Jag
“They could frack with unicorn piss and what came out would still be toxic”
“What got me involved in this was the fact that I realised it was a clear and present danger to my kids – I would sooner die than let anything happen to them,” explains Jag, an ex-soldier from Preston. A resident of New Hope, Jag has been involved in the fracking resistance for 18 months, since March 2017. “They are trying to bully us into submission. You can’t negotiate with bullies, you have to face them head on,” he says.
Jag was cycling around the country when he first became aware of the situation at Preston New Road. “This is Cuadrilla’s finest hour, this is as good as it is going to get for them, and they are a good ten months late and millions over budget,” he says. “It has taken them damn near two years to get this far because we have been delaying it.”

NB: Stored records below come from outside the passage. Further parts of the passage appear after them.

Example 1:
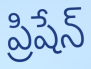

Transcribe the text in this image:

ప్రిషేన్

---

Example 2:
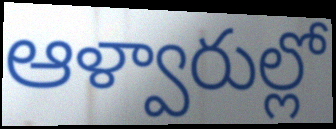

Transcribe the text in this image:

ఆళ్వారుల్లో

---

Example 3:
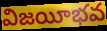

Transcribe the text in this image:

విజయీభవ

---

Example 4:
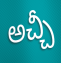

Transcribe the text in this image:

అచ్చీ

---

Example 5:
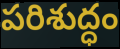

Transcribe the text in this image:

పరిశుద్ధం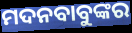
ମଦନବାବୁଙ୍କରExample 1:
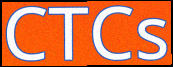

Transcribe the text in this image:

CTCs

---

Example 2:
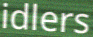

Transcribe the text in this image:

idlers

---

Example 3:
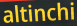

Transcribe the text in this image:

altinchi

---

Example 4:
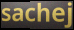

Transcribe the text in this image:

sachej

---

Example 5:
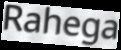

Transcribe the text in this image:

Rahega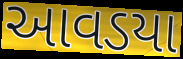
આવડયાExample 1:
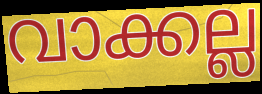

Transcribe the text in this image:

വാക്കല്ല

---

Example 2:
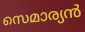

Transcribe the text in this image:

സെമാര്യൻ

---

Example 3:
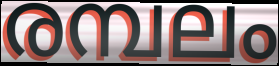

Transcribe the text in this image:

രമ്പലം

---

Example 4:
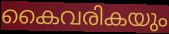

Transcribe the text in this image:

കൈവരികയും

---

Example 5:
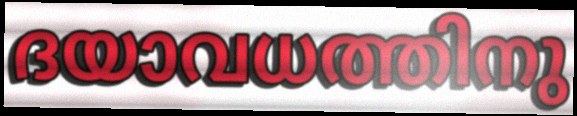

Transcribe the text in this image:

ദയാവധത്തിനു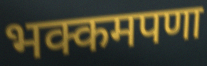
भक्कमपणाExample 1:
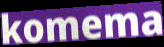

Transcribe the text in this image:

komema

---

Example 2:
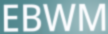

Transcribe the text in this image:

EBWM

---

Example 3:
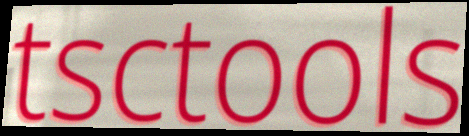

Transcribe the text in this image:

tsctools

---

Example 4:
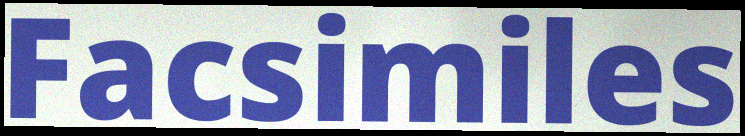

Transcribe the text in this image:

Facsimiles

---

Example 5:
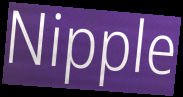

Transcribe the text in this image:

Nipple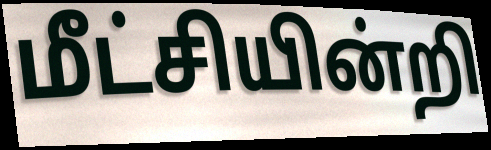
மீட்சியின்றி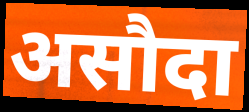
असौदा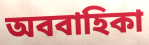
অববাহিকাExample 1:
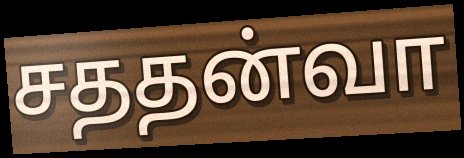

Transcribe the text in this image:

சததன்வா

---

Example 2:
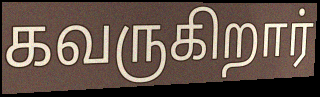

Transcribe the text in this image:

கவருகிறார்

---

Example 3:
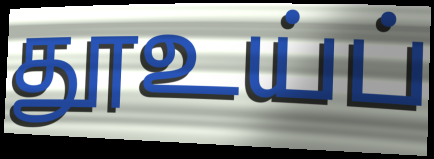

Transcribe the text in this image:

தூஉய்ப்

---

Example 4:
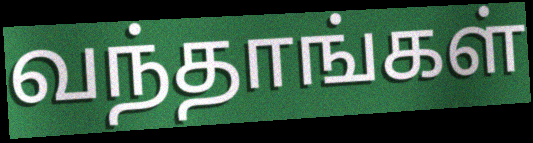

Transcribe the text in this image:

வந்தாங்கள்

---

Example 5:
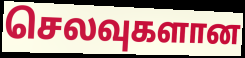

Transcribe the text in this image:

செலவுகளான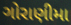
ગોરાણીમાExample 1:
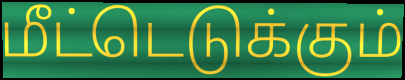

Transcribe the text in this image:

மீட்டெடுக்கும்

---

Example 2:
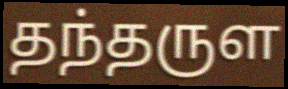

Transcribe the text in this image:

தந்தருள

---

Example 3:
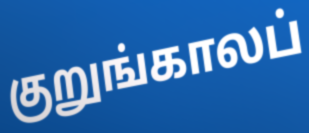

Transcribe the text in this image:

குறுங்காலப்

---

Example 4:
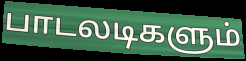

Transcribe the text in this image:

பாடலடிகளும்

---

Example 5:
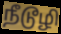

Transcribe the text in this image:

நீடூழிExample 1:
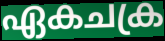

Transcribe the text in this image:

ഏകചക്ര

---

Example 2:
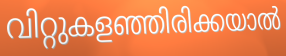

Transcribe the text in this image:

വിറ്റുകളഞ്ഞിരിക്കയാൽ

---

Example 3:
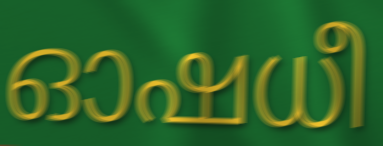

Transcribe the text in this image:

ഓഷധീ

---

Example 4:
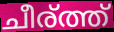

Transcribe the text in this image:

ചീര്ത്ത്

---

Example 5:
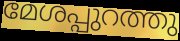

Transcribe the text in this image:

മേശപ്പുറത്തു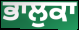
ਭਾਲੁਕਾ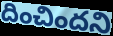
దించిందని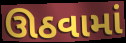
ઊઠવામાં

Jag is currently preparing to defend himself in court for three separate charges lifted against him for engaging in protest activities, including a lock-on that lasted 41 hours.
“It seems strange to me that a corporation’s right to pollute trumps my right for them not to pollute. And that the planet they are choosing to pollute has no rights whatsoever,” he says. He has spent weeks compiling research for his defense from his cabin in a secluded corner of New Hope, one of the two permanent protest camps that sit alongside the Preston New Road fracking site. For Jag, the court cases provide a further opportunity to raise awareness around the issues he locked-on to protest against: “I am defending myself because the law can’t do it, so I might as well call attention to that fact.”